Pitch
Meeting Recording — rough solution sketch, rabbit holes, and no-gos.
The Pitch
Status: Accepted
Author: Ryan Nel
Problem
See Problem Statement: no live capture flow — meetings enter only via file upload or manual text entry. Appetite: Large.
Solution Sketch
Extend the existing WebSocket connection to carry binary audio frames upstream. Core receives audio and fans out in parallel: stream to GCS for durable storage, and stream to ML for live transcription. ML routes segments and insights back to Core via a persistent HTTP stream — Core broadcasts them to the client via WebSocket and persists them asynchronously.
When recording stops, Core publishes a MeetingSessionTerminated event. ML drains its AssemblyAI buffer and sends final segments. Core then triggers a post-meeting reprocessing job via Pub/Sub — the same pipeline used for file uploads, with skip_tasks: true to preserve tasks captured live.
This bet does not change the data architecture pattern.
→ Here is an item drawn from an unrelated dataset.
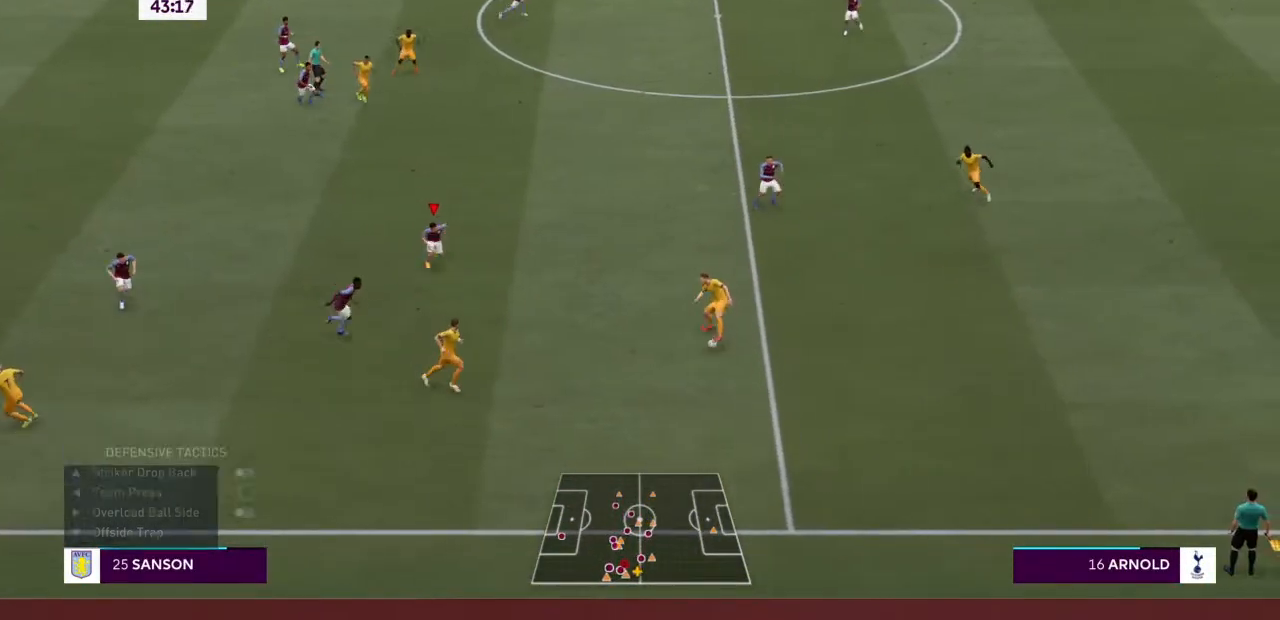
{"buttons": [], "left_stick": "right", "right_stick": "center", "events": [[100, "left_stick", "down-right"], [133, "L1", "down"], [267, "L1", "up"], [467, "left_stick", "right"]]}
It extends Optimistic Mutation with Echo-Suppressed Streaming to cover:
- A new upstream path (audio frames)
- A new downstream path (transcript segments and ML insights in real time)
Rabbit Holes
Audio encoding. The client captures audio in the browser. The ML service expects a specific format (PCM16 or WebM). Encoding decisions affect latency. We keep this simple: the client sends raw WebM chunks; Core forwards them as-is. No transcoding at Core.
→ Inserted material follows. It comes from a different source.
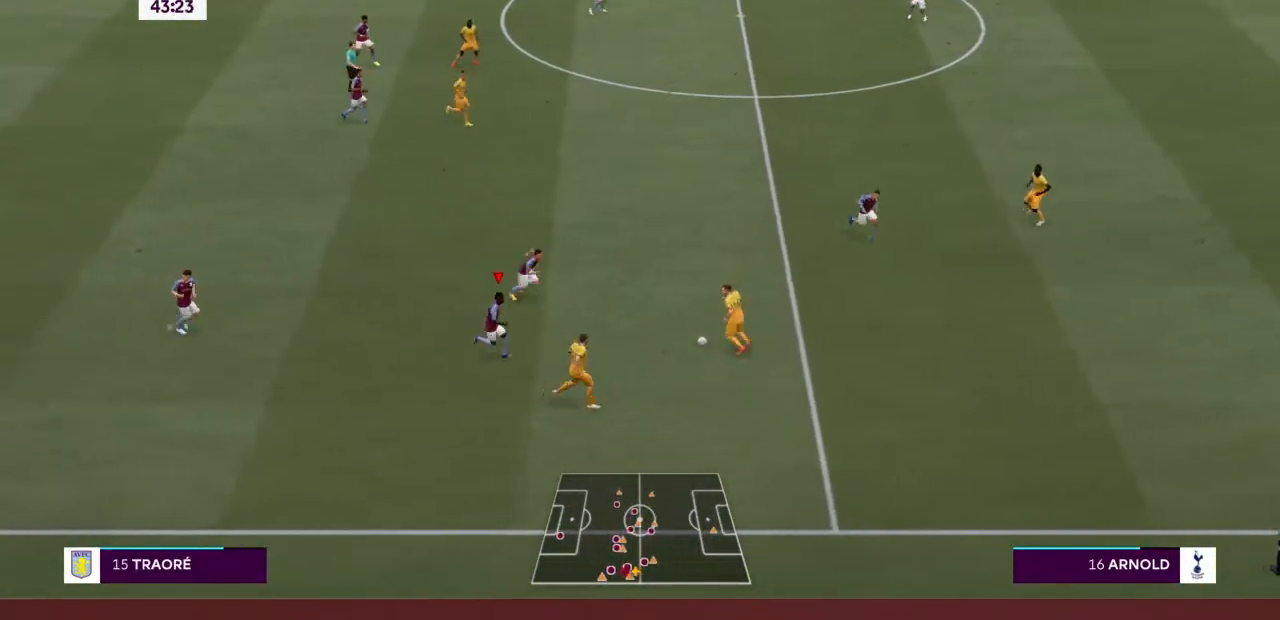
{"buttons": ["CIRCLE", "L2", "R2"], "left_stick": "up-right", "right_stick": "center", "events": [[67, "L2", "down"], [167, "R2", "down"], [267, "left_stick", "up-right"], [467, "CIRCLE", "down"]]}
ML degradation. If AssemblyAI is unavailable mid-recording, we cannot fail the session — the user is speaking. The bet requires graceful degradation: continue storing audio to GCS, show a warning, and recover via post-processing when services come back.
Speaker identification confidence threshold. Matching a voice embedding against known profiles requires a threshold. Too low: false matches. Too high: no matches. The threshold must be configurable without a deployment. Start with 0.85 and expose it as a server-side config value.
Session state. One active session per user. Core must enforce this — two concurrent recording sessions from the same user is an error, not a queuing scenario.
No-Gos
- No calendar integration — auto-starting from calendar events is a separate bet
- No multi-user collaborative recording
- No video capture — audio only
- No meeting bot integration (Zoom/Teams/Meet)
- No custom vocabulary or domain-specific tuning; use default AssemblyAI settings
Output
Pitch is accepted. Move to Design to map the user journey and define what the UI needs before the API is designed.